# [TASK ITEM]
Produce a faithful copy of every record below, without the pictures.
==*==
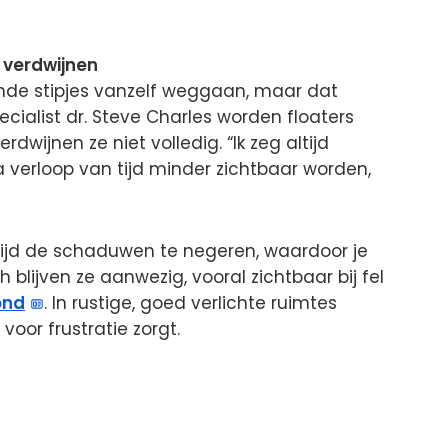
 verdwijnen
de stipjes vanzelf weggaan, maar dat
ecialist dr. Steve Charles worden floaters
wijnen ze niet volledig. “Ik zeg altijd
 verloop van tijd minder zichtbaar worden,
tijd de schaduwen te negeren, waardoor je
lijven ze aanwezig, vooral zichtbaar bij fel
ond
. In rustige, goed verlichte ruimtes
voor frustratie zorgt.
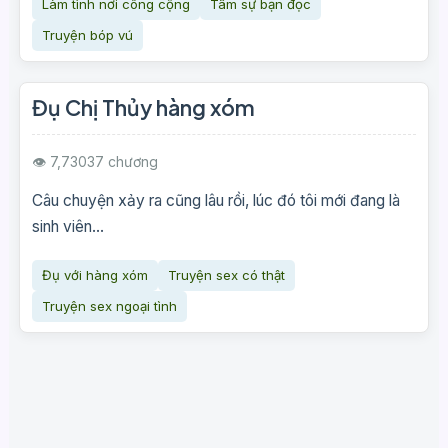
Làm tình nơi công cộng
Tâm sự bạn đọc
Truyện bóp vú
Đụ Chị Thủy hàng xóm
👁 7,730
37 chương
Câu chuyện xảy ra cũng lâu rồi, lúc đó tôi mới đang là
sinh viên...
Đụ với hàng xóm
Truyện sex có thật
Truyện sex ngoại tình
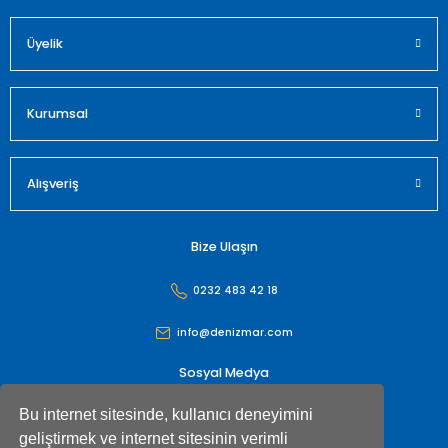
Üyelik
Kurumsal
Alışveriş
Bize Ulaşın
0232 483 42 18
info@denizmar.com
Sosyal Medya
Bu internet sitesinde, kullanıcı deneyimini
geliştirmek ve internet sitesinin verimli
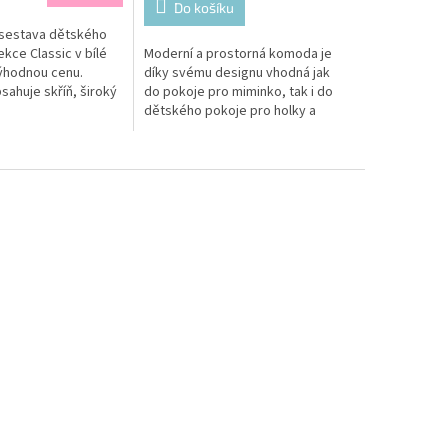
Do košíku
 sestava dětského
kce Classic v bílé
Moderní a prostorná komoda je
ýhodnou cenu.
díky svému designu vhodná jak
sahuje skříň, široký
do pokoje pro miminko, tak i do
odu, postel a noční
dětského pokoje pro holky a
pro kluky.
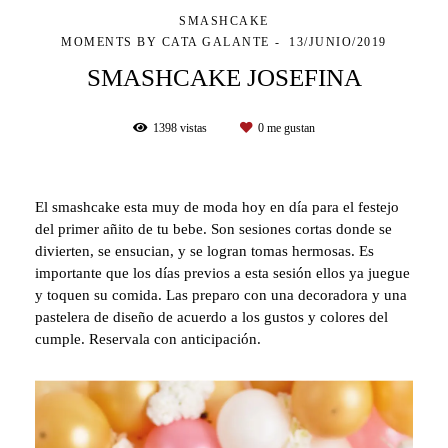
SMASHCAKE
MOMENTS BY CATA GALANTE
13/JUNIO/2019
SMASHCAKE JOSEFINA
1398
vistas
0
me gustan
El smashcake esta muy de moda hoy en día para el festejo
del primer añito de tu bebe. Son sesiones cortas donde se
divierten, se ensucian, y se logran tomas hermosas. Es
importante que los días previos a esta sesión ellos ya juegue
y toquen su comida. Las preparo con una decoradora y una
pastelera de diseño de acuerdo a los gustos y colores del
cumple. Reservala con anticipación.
==*==
# [OUTPUT]
 verdwijnen
de stipjes vanzelf weggaan, maar dat
ecialist dr. Steve Charles worden floaters
wijnen ze niet volledig. “Ik zeg altijd
 verloop van tijd minder zichtbaar worden,
tijd de schaduwen te negeren, waardoor je
lijven ze aanwezig, vooral zichtbaar bij fel
ond
. In rustige, goed verlichte ruimtes
voor frustratie zorgt.
Làm tình nơi công cộng
Tâm sự bạn đọc
Truyện bóp vú
Đụ Chị Thủy hàng xóm
👁 7,730
37 chương
Câu chuyện xảy ra cũng lâu rồi, lúc đó tôi mới đang là
sinh viên...
Đụ với hàng xóm
Truyện sex có thật
Truyện sex ngoại tình
Üyelik
Kurumsal
Alışveriş
Bize Ulaşın
0232 483 42 18
info@denizmar.com
Sosyal Medya
Bu internet sitesinde, kullanıcı deneyimini
geliştirmek ve internet sitesinin verimli
Do košíku
 sestava dětského
kce Classic v bílé
Moderní a prostorná komoda je
ýhodnou cenu.
díky svému designu vhodná jak
sahuje skříň, široký
do pokoje pro miminko, tak i do
odu, postel a noční
dětského pokoje pro holky a
pro kluky.
SMASHCAKE
MOMENTS BY CATA GALANTE
13/JUNIO/2019
SMASHCAKE JOSEFINA
1398
vistas
0
me gustan
El smashcake esta muy de moda hoy en día para el festejo
del primer añito de tu bebe. Son sesiones cortas donde se
divierten, se ensucian, y se logran tomas hermosas. Es
importante que los días previos a esta sesión ellos ya juegue
y toquen su comida. Las preparo con una decoradora y una
pastelera de diseño de acuerdo a los gustos y colores del
cumple. Reservala con anticipación.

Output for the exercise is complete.